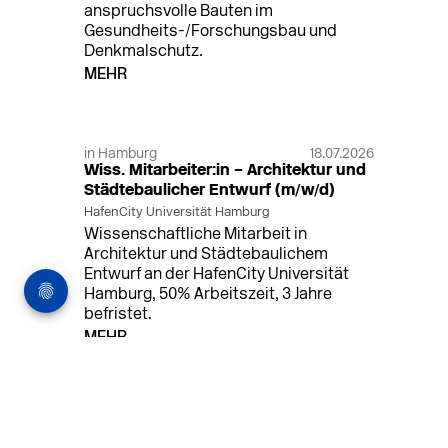
anspruchsvolle Bauten im
Gesundheits-/Forschungsbau und
Denkmalschutz.
MEHR
in Hamburg
18.07.2026
Wiss. Mitarbeiter:in – Architektur und
Städtebaulicher Entwurf (m/w/d)
HafenCity Universität Hamburg
Wissenschaftliche Mitarbeit in
Architektur und Städtebaulichem
Entwurf an der HafenCity Universität
Hamburg, 50% Arbeitszeit, 3 Jahre
befristet.
MEHR
in Ahaus (+1 weiterer Standort)
14.07.2026
Architekt (m/w/d) für LPH 1-5 in Ahaus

__Assigned task__. Every last line above must be reproduced as written, and no pictures belong in the copy.

__Your response__.
anspruchsvolle Bauten im
Gesundheits-/Forschungsbau und
Denkmalschutz.
MEHR
in Hamburg
18.07.2026
Wiss. Mitarbeiter:in – Architektur und
Städtebaulicher Entwurf (m/w/d)
HafenCity Universität Hamburg
Wissenschaftliche Mitarbeit in
Architektur und Städtebaulichem
Entwurf an der HafenCity Universität
Hamburg, 50% Arbeitszeit, 3 Jahre
befristet.
MEHR
in Ahaus (+1 weiterer Standort)
14.07.2026
Architekt (m/w/d) für LPH 1-5 in Ahaus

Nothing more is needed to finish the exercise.